Stored entries:
----------------
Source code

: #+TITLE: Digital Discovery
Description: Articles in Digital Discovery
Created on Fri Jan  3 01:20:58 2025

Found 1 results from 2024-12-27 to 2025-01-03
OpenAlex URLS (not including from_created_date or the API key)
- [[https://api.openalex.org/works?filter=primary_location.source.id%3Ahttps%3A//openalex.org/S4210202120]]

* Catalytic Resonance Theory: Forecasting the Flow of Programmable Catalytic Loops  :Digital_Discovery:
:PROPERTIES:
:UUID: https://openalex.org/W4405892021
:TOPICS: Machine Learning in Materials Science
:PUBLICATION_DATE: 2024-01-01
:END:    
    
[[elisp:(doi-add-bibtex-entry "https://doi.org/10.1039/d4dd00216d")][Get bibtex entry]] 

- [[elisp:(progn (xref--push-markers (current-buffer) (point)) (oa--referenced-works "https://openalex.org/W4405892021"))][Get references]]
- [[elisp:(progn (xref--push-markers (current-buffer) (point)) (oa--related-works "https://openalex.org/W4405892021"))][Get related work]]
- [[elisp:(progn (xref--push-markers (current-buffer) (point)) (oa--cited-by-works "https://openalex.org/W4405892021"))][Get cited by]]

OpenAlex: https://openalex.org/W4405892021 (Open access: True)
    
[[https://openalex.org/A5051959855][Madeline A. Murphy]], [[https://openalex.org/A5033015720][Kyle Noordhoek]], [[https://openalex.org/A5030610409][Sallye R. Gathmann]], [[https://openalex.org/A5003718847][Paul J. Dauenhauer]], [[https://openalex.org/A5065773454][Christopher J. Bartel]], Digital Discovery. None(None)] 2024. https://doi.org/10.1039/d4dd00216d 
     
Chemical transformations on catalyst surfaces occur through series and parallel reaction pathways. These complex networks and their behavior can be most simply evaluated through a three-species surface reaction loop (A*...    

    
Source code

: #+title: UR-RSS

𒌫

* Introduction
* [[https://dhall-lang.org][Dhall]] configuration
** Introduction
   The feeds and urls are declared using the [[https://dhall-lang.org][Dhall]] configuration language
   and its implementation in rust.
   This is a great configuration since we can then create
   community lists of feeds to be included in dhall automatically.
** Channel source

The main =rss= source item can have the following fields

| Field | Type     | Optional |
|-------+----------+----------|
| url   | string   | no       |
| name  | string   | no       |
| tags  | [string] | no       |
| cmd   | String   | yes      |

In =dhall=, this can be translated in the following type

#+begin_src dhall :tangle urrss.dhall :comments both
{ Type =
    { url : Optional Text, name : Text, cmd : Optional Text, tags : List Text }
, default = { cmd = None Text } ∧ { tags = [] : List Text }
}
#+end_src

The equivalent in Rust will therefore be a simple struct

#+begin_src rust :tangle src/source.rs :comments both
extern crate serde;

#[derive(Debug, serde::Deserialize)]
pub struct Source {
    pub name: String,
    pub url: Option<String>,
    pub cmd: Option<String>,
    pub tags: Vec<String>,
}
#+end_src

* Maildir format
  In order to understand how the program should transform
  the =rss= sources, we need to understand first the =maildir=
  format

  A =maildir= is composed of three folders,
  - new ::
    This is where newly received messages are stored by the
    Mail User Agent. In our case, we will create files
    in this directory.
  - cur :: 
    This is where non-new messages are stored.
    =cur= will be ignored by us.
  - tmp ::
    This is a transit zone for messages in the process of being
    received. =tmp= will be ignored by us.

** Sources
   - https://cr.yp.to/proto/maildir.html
----------------
ABOUT THIS TASK
Transcribe the records above exactly, keeping every line.

YOUR RESPONSE
Source code

: #+TITLE: Digital Discovery
Description: Articles in Digital Discovery
Created on Fri Jan  3 01:20:58 2025

Found 1 results from 2024-12-27 to 2025-01-03
OpenAlex URLS (not including from_created_date or the API key)
- [[https://api.openalex.org/works?filter=primary_location.source.id%3Ahttps%3A//openalex.org/S4210202120]]

* Catalytic Resonance Theory: Forecasting the Flow of Programmable Catalytic Loops  :Digital_Discovery:
:PROPERTIES:
:UUID: https://openalex.org/W4405892021
:TOPICS: Machine Learning in Materials Science
:PUBLICATION_DATE: 2024-01-01
:END:    
    
[[elisp:(doi-add-bibtex-entry "https://doi.org/10.1039/d4dd00216d")][Get bibtex entry]] 

- [[elisp:(progn (xref--push-markers (current-buffer) (point)) (oa--referenced-works "https://openalex.org/W4405892021"))][Get references]]
- [[elisp:(progn (xref--push-markers (current-buffer) (point)) (oa--related-works "https://openalex.org/W4405892021"))][Get related work]]
- [[elisp:(progn (xref--push-markers (current-buffer) (point)) (oa--cited-by-works "https://openalex.org/W4405892021"))][Get cited by]]

OpenAlex: https://openalex.org/W4405892021 (Open access: True)
    
[[https://openalex.org/A5051959855][Madeline A. Murphy]], [[https://openalex.org/A5033015720][Kyle Noordhoek]], [[https://openalex.org/A5030610409][Sallye R. Gathmann]], [[https://openalex.org/A5003718847][Paul J. Dauenhauer]], [[https://openalex.org/A5065773454][Christopher J. Bartel]], Digital Discovery. None(None)] 2024. https://doi.org/10.1039/d4dd00216d 
     
Chemical transformations on catalyst surfaces occur through series and parallel reaction pathways. These complex networks and their behavior can be most simply evaluated through a three-species surface reaction loop (A*...    

    
Source code

: #+title: UR-RSS

𒌫

* Introduction
* [[https://dhall-lang.org][Dhall]] configuration
** Introduction
   The feeds and urls are declared using the [[https://dhall-lang.org][Dhall]] configuration language
   and its implementation in rust.
   This is a great configuration since we can then create
   community lists of feeds to be included in dhall automatically.
** Channel source

The main =rss= source item can have the following fields

| Field | Type     | Optional |
|-------+----------+----------|
| url   | string   | no       |
| name  | string   | no       |
| tags  | [string] | no       |
| cmd   | String   | yes      |

In =dhall=, this can be translated in the following type

#+begin_src dhall :tangle urrss.dhall :comments both
{ Type =
    { url : Optional Text, name : Text, cmd : Optional Text, tags : List Text }
, default = { cmd = None Text } ∧ { tags = [] : List Text }
}
#+end_src

The equivalent in Rust will therefore be a simple struct

#+begin_src rust :tangle src/source.rs :comments both
extern crate serde;

#[derive(Debug, serde::Deserialize)]
pub struct Source {
    pub name: String,
    pub url: Option<String>,
    pub cmd: Option<String>,
    pub tags: Vec<String>,
}
#+end_src

* Maildir format
  In order to understand how the program should transform
  the =rss= sources, we need to understand first the =maildir=
  format

  A =maildir= is composed of three folders,
  - new ::
    This is where newly received messages are stored by the
    Mail User Agent. In our case, we will create files
    in this directory.
  - cur :: 
    This is where non-new messages are stored.
    =cur= will be ignored by us.
  - tmp ::
    This is a transit zone for messages in the process of being
    received. =tmp= will be ignored by us.

** Sources
   - https://cr.yp.to/proto/maildir.html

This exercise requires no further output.